* _Extracted text_
--- START ---

The Nord Stream gas pipeline leaks were caused by "at least two detonations" with an explosive load of "several hundred kilos," Denmark and Sweden said in a joint letter.
The Nord Stream pipeline leaks were caused by "at least two detonations" with "several hundred kilos" of explosives, Denmark and Sweden said in a joint letter to the United Nations Security Council.
"At least two detonations occurred underwater, damaging the pipelines belonging to Nord Stream 1 and 2, causing major leaks of natural gas into the Baltic Sea," the countries' permanent missions to the United Nations said.
Leaks were discovered on the two natural gas pipelines earlier in the week, with EU leaders warning that it could be "sabotage".
While the pipelines connecting Russia to Germany still contained some natural gas, the EU said the leaks hadn't affected the bloc's gas supply.
Russia had previously stopped the gas flow to Nord Stream 1, while Nord Stream 2 was not yet operational.

--- END ---

* _Source data_

--- START ---

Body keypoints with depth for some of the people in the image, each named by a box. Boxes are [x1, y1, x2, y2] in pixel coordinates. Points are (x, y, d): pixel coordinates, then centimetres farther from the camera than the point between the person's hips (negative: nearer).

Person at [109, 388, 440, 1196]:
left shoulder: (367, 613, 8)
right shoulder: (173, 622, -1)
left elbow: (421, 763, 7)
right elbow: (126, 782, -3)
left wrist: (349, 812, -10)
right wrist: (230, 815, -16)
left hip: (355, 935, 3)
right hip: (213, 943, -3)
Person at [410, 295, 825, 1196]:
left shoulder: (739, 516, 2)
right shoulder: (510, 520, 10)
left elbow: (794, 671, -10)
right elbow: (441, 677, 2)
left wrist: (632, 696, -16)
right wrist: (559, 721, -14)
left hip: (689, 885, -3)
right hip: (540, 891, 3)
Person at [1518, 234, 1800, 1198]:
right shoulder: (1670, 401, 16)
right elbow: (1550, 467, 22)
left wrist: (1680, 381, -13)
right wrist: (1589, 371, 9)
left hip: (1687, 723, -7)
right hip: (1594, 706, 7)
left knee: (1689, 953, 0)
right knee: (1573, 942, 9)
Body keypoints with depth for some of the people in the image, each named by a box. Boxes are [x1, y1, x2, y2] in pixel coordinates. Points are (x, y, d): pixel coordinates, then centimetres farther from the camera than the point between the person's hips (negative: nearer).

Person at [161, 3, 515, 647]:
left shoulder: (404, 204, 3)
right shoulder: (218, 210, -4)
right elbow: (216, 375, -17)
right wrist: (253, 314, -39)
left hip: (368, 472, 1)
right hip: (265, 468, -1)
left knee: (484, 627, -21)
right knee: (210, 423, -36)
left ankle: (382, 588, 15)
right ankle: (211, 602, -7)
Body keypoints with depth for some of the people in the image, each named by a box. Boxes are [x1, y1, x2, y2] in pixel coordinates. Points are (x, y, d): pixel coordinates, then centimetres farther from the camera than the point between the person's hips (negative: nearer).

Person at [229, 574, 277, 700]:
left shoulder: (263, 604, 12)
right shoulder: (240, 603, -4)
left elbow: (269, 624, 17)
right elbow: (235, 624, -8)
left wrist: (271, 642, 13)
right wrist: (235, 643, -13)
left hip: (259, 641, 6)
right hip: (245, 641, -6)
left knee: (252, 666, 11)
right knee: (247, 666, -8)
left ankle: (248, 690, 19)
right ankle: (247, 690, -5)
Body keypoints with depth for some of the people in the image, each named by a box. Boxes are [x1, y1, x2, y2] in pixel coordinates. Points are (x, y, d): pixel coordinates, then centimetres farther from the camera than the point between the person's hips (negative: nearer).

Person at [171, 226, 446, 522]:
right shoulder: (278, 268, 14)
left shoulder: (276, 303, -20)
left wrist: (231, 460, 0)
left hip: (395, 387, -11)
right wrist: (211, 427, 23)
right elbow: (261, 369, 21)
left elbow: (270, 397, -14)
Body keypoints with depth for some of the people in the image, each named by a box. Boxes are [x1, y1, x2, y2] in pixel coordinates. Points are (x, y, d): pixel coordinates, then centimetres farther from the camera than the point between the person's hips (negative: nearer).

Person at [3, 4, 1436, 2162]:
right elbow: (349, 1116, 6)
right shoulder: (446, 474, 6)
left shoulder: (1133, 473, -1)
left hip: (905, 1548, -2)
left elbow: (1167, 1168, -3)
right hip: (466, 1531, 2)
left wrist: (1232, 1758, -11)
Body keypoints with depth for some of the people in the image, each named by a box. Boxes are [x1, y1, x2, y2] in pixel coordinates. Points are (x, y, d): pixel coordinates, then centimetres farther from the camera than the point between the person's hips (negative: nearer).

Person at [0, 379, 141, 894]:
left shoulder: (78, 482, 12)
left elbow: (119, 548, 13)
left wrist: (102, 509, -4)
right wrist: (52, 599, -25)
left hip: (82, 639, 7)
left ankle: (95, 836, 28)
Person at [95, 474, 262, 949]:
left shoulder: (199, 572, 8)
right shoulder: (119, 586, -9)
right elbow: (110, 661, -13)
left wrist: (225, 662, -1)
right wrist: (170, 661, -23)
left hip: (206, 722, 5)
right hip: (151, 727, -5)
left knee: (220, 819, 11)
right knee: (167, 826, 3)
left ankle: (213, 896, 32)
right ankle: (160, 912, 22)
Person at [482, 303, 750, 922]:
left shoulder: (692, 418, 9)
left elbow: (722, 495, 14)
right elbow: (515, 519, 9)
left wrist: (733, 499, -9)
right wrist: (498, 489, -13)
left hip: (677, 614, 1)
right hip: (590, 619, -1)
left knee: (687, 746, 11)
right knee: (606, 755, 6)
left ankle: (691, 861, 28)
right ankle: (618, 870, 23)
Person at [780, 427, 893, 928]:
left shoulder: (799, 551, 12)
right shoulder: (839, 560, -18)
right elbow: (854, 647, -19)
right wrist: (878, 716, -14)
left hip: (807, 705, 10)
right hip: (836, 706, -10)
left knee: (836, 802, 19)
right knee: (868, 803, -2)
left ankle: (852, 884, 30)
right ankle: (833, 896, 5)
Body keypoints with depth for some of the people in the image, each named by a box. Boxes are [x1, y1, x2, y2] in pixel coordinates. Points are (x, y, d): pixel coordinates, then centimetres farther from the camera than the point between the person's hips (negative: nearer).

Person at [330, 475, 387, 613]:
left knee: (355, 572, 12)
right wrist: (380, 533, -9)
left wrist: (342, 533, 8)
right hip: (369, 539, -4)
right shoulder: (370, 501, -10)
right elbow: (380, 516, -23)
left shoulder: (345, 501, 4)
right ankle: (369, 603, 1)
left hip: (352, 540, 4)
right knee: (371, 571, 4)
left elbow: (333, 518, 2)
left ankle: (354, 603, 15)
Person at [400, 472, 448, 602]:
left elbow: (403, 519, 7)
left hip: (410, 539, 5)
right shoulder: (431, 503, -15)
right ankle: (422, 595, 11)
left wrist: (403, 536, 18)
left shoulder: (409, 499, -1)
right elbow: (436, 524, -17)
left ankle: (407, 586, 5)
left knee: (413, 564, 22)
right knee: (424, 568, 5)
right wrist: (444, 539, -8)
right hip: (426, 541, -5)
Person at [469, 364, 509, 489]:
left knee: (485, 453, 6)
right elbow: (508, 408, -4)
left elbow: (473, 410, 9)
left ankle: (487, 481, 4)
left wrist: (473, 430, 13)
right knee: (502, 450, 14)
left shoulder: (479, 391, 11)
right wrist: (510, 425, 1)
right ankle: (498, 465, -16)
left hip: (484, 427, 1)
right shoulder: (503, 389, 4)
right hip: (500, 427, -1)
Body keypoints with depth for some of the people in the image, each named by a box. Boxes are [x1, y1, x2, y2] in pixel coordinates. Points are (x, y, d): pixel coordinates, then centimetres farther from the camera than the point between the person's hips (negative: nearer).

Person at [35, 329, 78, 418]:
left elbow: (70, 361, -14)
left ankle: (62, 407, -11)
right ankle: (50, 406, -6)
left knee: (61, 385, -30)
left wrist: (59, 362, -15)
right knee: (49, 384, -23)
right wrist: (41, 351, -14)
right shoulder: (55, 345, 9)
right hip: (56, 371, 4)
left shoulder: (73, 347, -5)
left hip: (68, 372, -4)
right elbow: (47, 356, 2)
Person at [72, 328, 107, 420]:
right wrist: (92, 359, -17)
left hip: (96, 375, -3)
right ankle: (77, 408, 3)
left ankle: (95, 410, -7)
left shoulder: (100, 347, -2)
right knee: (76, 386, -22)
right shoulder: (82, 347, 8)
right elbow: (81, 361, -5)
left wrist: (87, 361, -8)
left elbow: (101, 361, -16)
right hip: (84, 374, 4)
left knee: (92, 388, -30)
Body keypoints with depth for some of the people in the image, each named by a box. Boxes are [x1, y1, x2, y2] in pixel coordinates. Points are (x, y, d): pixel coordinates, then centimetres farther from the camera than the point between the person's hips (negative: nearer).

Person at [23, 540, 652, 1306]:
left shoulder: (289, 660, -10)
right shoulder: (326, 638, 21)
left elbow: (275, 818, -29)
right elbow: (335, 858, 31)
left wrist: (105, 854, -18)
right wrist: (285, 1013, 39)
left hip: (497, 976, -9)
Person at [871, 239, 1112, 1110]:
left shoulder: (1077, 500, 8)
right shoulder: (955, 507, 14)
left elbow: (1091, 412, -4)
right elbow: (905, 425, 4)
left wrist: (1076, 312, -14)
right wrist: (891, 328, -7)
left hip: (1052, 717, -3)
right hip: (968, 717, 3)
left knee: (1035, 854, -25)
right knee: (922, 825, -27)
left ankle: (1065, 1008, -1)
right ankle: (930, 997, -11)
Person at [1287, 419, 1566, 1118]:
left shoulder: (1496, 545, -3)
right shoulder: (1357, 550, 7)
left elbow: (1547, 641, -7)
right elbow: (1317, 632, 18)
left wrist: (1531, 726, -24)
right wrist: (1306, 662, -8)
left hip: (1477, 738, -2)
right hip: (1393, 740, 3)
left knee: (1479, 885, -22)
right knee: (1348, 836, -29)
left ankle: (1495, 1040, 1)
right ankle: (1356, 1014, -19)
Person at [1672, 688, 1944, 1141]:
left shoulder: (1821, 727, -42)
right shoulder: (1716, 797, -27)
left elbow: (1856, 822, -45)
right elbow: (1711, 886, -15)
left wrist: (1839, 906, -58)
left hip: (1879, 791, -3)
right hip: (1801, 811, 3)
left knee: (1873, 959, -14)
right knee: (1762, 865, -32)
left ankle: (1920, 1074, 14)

--- END ---

* _Task instructions_
1/ In the article on the Nord Stream pipeline leaks, to whom did Denmark and Sweden address their joint letter?
2/ Pick up the article on the Nord Stream pipeline leaks after its last sentence and keep writing it.

* _Results for the exercise_
1/ The United Nations Security Council.

2/
The explosions causing the leaks were recorded by seismological institutes and measured a magnitude of 2.3 and 2.1 on the Richter Scale.
This probably corresponds "to an explosive load of several hundred kilos," Denmark and Sweden's UN missions wrote in the letter.
The leaks occurred in both countries' exclusive economic zones and resulted in natural gas rising to the surface of the water.
The leaks to Nord Stream 1 are expected to continue until 2 October, while an assessment of the Nord Stream 2 leaks is still pending.
"The possible impact on maritime life in the Baltic Sea is of concern, and the climate effect would likely be very substantial due to the significant volumes of greenhouse gas that are being released into the air," they added.
Ships have been warned to maintain a distance of at least five nautical miles (10 kilometres) from the leaks.